Keefer is writing as an information-obsessed, civically-engaged individual, which is probably not the norm for a lot of others of his age. But it's people like Keefer &mdash those engaged, involved, passionate individuals &mdash who should matter most to mainstream media. They &mdash not the celebrity-obsessed, gossip-driven readers that the focus groups keep turning up &mdash really are media's coal-mine canaries. Lose them, and you lose the reasons for doing anything substantial with this beast called journalism.

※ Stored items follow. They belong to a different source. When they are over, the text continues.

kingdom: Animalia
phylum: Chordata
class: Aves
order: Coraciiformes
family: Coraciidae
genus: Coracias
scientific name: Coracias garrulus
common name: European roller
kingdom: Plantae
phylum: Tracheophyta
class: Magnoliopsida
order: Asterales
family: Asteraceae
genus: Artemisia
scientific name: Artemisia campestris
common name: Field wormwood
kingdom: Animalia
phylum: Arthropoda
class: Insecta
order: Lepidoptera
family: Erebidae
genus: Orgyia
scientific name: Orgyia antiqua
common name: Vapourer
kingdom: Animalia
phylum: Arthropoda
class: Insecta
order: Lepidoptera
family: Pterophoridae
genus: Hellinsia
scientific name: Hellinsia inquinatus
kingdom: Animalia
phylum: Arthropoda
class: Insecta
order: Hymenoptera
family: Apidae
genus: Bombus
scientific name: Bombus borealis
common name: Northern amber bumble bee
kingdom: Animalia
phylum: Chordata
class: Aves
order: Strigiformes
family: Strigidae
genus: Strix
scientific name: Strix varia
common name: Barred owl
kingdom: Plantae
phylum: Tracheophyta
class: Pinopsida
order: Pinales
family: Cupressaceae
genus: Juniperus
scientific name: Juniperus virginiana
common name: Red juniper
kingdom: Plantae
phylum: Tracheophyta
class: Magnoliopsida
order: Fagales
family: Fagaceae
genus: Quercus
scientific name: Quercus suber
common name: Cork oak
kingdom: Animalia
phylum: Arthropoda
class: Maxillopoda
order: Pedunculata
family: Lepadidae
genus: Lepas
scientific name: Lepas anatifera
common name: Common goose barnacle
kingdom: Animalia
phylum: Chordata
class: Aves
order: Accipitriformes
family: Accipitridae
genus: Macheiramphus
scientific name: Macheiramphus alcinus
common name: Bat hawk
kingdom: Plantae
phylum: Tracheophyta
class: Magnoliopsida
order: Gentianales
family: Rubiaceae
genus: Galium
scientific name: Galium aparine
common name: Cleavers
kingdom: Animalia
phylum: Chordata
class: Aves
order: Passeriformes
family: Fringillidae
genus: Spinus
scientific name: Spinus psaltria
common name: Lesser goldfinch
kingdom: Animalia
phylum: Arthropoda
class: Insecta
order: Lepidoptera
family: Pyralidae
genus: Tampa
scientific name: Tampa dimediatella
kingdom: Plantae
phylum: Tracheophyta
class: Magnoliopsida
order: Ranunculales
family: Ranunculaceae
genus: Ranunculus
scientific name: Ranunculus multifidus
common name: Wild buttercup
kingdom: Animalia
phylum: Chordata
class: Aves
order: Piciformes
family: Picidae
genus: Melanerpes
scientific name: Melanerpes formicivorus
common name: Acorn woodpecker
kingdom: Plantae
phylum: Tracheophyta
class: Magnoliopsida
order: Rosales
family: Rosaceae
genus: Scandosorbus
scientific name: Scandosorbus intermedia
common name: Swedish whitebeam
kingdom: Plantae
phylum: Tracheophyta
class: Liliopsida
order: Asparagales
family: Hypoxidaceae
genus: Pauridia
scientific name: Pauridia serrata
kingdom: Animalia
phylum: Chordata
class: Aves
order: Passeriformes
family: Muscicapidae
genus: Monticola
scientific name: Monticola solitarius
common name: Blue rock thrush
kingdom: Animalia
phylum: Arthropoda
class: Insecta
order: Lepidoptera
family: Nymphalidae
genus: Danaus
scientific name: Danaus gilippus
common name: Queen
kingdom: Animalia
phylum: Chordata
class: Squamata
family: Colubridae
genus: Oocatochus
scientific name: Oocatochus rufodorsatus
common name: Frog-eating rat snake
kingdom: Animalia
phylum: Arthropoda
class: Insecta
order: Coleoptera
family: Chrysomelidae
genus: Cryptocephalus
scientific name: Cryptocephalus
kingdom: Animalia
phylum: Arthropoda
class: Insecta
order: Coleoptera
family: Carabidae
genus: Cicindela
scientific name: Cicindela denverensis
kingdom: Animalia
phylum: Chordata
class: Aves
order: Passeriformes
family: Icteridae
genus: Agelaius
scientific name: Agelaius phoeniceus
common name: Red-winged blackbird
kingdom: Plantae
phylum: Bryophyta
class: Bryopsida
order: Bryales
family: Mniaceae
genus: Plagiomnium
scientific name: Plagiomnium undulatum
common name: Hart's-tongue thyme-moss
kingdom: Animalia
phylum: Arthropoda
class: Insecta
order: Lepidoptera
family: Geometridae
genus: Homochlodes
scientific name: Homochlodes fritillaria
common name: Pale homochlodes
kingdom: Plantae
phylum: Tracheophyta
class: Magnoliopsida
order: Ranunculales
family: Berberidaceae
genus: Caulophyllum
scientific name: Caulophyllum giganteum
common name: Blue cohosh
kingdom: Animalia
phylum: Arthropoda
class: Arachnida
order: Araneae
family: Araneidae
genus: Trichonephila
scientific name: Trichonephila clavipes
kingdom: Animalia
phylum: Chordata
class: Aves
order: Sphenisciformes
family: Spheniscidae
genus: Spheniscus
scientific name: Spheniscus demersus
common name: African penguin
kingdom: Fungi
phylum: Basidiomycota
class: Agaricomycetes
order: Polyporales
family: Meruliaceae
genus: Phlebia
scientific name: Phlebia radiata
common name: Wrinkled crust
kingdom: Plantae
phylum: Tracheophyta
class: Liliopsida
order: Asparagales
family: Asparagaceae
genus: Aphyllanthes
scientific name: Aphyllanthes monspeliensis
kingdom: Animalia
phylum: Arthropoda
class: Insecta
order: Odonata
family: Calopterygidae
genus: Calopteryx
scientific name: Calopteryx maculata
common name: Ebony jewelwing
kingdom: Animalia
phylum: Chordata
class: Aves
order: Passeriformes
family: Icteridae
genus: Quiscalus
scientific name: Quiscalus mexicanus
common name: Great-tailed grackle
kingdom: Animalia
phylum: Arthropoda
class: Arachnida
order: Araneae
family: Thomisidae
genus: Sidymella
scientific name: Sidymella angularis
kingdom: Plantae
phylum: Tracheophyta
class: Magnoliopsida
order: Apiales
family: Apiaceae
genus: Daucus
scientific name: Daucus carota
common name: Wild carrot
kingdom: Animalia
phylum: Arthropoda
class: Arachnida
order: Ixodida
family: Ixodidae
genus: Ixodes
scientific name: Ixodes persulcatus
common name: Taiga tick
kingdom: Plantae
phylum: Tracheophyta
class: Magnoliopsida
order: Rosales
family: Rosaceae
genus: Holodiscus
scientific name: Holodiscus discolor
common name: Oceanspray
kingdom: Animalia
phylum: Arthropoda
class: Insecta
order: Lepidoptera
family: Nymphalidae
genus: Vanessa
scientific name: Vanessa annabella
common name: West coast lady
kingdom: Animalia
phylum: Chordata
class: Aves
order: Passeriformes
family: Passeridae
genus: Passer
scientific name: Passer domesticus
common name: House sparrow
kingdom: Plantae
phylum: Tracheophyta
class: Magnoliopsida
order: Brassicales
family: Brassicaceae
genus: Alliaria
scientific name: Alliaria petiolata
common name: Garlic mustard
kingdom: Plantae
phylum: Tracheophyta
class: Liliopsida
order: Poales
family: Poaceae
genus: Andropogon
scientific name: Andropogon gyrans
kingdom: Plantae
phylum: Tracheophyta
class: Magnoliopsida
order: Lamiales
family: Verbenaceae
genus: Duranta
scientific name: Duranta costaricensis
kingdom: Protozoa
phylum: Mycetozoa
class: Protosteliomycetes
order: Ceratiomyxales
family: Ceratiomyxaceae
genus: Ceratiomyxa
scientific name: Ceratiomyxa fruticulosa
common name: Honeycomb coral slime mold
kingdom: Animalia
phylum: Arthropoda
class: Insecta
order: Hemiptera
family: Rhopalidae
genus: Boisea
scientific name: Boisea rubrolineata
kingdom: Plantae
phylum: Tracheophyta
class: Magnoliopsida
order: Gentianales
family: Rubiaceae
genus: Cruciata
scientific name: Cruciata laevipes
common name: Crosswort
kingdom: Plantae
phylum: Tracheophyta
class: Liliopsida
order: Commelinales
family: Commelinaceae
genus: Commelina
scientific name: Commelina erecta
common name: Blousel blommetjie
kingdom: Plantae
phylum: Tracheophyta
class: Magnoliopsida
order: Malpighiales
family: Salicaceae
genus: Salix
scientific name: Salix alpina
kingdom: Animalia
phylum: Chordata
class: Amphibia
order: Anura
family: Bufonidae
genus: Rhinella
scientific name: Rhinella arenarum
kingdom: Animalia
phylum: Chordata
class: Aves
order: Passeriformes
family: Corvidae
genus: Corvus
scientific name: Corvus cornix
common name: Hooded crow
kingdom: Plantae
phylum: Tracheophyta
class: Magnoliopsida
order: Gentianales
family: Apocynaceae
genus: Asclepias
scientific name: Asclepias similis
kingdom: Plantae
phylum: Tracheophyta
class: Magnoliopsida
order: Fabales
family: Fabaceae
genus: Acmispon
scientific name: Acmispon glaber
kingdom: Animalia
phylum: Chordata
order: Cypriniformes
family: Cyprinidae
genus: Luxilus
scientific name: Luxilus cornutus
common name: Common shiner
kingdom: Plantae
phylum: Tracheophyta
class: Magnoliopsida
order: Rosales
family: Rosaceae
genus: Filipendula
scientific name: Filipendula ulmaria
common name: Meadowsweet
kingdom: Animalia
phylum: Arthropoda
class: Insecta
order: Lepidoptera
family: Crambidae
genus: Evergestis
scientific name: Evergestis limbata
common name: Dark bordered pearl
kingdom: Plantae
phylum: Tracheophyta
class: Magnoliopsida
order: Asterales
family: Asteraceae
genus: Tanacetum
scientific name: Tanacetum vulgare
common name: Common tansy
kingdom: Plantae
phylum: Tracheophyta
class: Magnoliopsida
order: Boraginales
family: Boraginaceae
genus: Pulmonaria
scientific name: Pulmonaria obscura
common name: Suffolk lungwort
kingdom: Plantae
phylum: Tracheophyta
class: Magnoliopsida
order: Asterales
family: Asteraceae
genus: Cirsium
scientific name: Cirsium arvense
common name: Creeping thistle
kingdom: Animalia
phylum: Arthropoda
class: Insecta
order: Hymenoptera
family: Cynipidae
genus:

If mainstream media doesn't keep those readers (or viewers), if they are turned off by the failings of media (some of them built-in by blind and misguided worship of thought-killing standards such as objectivity) then it risks sliding further into irrelevancy and closer to extinction.

SOURCE: The always thought-provoking and entertaining Jeff Jarvis at BuzzMachine.com.
9:37:15 AM    


CONSIDERING NEW CAMERAS

The list of SLR-style digital cameras got longer this week, with new models joining Nikon, Canon, Olympus and the others with big pixel machines and interchangable lenses.

Both Konica Minolta and Pentax have rolled out new SLR-style digital cameras.

The Konica Mintola Maxxum 7D has a particularly interesting feature: anti-shake technology that compensates for camera-shake at low shutter speeds. The company claims it allows you to shoot at shutter speeds as much as three times longer than you could normally use when shooting handheld. Pentax's newest SLR has been downsized by about one-third making in smaller and lighter, a nice touch in a age when being a journalist increasingly means carrying around a sack full of electronic goodies.

No details on pricing and no reviews at Digital Photography Review yet, either. If these new cameras are rugged enough to stand up to daily use and their pricing comes in at a competitive level, their feature sets might make either worth a young journalist-to-be's consideration.